• [Aim of the task] Transcribe the records that follow. Keep every word exactly, and drop the pictures.

(Edit tracking data)
● ● ● ● ● ● ●

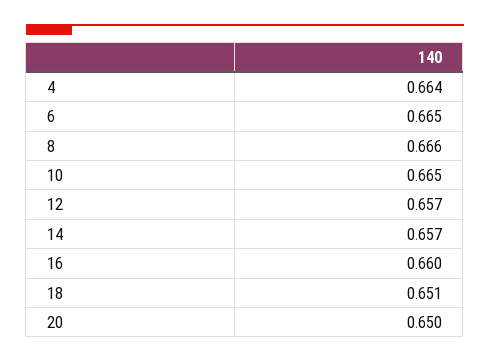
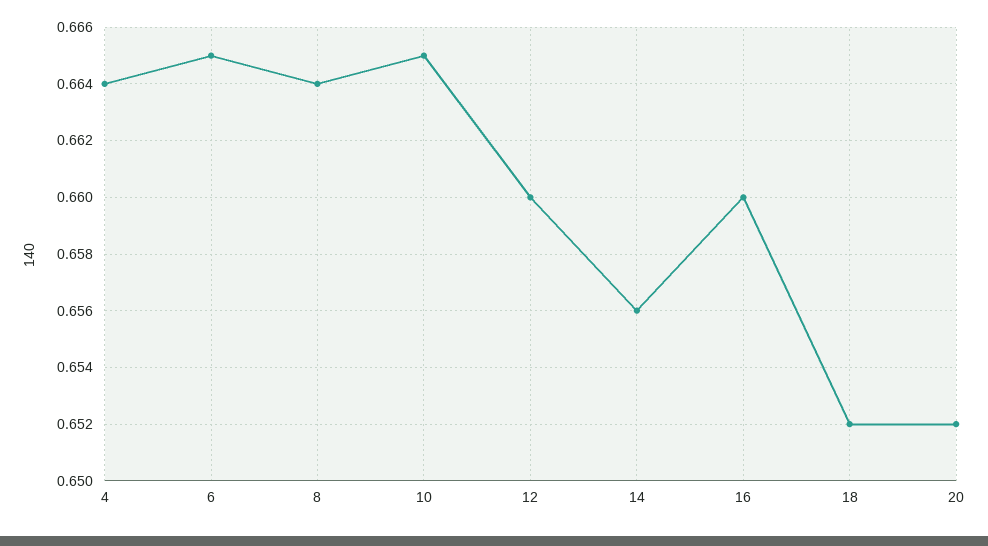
  {
    "4": 0.664,
    "6": 0.665,
-   "8": 0.666,
+   "8": 0.664,
    "10": 0.665,
-   "12": 0.657,
+   "12": 0.66,
-   "14": 0.657,
+   "14": 0.656,
    "16": 0.66,
-   "18": 0.651,
+   "18": 0.652,
-   "20": 0.65
+   "20": 0.652
  }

● ● ● ● ● ● ●

• [Written solution]
  {
    "4": 0.664,
    "6": 0.665,
-   "8": 0.666,
+   "8": 0.664,
    "10": 0.665,
-   "12": 0.657,
+   "12": 0.66,
-   "14": 0.657,
+   "14": 0.656,
    "16": 0.66,
-   "18": 0.651,
+   "18": 0.652,
-   "20": 0.65
+   "20": 0.652
  }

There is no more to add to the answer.